The SFTTrainer initialized with `push_to_hub=True` and `hub_model_id` set. During training, after each epoch (because `save_strategy="epoch"`), the trainer saved the local checkpoint AND pushed it to the Hub repo specified. After training completed, the last model was accessible via `AutoModel.from_pretrained()` using the Hub repo ID. The Hub repo now contains the LoRA adapters, config files, tokenizer, and a Git history of all pushes.
Common gotcha
The most common mistake is forgetting to authenticate before pushing. You must run `huggingface_hub.login(token="hf_...")` once in your environment BEFORE training starts, or set the HF_TOKEN environment variable. If you skip this, the trainer will silently fail to push (no error, just no upload). Second gotcha: if you set `hub_strategy="every_save"` with a small `save_steps`, you'll create hundreds of commits on Hub: use `"end"` or `"every_save"` with large intervals for cleaner history.
Error recovery
RepositoryNotFoundErrorOSError: Can't find a tokenizer config filehuggingface_hub.utils.HfHubHTTPError 401Experienced dev note
Publishing a fine-tuned model is not just about sharing weights: it's about reproducibility. Always include a model card (automatically generated but you should edit it on Hub afterward) describing your dataset, training hyperparameters, and expected performance. Senior teams version their fine-tuning runs by appending `-v1`, `-v2` to the Hub repo ID, not by branches. Also: if you're fine-tuning a massive model (70B+), consider using private repos and limiting `hub_strategy` to `"end"` only: pushing every checkpoint can consume your API quota and take hours per push.
Check your understanding
Your fine-tuned model is now on Hub, but a collaborator loads it and gets different tokenization results than your training logs show.
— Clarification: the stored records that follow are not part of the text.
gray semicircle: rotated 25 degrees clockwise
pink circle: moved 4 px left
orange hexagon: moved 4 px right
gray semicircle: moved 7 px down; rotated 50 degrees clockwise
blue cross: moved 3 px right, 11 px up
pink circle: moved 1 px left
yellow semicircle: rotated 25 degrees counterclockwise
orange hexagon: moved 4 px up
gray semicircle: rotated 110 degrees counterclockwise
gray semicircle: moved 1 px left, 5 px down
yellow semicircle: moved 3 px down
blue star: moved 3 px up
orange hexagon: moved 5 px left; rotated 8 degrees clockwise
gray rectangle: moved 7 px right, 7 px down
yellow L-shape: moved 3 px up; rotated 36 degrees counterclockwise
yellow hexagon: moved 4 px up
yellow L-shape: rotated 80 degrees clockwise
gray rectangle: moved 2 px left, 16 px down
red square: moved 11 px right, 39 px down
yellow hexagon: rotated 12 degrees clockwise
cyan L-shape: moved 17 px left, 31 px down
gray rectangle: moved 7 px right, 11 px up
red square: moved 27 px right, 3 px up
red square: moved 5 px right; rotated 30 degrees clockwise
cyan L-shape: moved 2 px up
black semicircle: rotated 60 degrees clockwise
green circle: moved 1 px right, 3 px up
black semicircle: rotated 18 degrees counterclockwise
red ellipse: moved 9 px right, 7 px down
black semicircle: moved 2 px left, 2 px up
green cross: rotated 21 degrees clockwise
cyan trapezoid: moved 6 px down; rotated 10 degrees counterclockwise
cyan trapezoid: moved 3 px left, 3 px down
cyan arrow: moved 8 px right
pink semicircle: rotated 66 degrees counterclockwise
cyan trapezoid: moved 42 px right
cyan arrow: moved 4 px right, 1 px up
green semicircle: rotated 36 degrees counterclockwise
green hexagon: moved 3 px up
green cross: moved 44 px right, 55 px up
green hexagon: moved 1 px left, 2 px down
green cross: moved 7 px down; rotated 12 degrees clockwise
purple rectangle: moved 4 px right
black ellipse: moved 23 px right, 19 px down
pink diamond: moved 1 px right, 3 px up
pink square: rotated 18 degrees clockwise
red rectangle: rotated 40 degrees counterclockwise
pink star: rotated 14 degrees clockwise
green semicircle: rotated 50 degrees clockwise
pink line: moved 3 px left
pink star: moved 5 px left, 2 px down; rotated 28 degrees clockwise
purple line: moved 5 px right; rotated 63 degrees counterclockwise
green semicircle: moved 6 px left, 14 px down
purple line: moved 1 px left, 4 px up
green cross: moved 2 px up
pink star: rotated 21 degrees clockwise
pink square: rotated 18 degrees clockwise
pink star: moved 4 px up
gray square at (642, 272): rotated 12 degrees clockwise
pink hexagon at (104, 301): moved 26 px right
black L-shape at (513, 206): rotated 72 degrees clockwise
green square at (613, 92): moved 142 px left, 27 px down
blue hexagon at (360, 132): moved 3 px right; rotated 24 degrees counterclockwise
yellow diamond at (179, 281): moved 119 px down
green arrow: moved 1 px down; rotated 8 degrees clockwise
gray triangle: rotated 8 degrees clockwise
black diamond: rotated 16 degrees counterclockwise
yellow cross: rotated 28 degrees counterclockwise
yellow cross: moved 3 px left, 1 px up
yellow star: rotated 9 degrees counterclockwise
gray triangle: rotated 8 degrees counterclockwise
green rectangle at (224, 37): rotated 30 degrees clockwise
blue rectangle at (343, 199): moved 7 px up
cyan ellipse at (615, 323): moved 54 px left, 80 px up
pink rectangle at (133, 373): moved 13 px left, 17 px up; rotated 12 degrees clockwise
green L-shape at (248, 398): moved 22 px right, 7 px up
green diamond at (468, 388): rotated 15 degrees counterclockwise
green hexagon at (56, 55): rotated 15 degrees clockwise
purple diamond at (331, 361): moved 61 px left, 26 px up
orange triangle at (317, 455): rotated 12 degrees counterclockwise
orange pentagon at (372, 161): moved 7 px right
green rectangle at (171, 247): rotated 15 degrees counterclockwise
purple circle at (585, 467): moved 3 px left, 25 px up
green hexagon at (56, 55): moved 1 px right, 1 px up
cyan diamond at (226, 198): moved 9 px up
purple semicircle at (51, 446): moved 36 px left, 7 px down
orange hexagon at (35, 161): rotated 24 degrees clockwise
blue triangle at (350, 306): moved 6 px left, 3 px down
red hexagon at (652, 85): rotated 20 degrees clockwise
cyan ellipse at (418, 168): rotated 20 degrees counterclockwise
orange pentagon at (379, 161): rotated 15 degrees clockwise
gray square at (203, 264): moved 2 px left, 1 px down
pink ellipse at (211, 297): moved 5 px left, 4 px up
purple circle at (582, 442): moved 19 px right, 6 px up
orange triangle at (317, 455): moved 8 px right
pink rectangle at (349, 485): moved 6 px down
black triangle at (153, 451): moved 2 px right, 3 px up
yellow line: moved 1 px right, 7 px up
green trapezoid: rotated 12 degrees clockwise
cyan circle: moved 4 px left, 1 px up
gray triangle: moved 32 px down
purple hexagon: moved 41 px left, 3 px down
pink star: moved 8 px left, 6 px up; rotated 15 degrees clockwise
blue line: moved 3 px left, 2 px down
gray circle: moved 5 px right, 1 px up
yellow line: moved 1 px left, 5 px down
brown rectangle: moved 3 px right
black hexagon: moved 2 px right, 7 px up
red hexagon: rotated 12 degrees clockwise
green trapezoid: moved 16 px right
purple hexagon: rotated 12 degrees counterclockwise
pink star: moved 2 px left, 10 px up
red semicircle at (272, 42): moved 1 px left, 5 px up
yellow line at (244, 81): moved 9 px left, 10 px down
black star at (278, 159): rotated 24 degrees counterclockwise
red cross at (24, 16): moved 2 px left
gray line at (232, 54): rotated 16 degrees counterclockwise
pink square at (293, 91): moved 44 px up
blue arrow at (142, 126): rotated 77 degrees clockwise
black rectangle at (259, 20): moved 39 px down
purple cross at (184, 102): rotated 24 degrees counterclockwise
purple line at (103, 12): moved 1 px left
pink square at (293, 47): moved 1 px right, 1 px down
What are two likely causes, and how would you verify which one broke reproducibility?
Show answer hint
A correct answer identifies: (1) the tokenizer.json or special_tokens_map.json wasn't pushed (verify with `huggingface_hub.list_repo_files()`), forcing a download of a different tokenizer version; (2) the tokenizer was pushed but the config.json has different `padding_side` or `truncation_side` settings than training used (check `tokenizer.init_kwargs` before and after loading). Both require inspecting what actually exists in the Hub repo files, not just the model weights.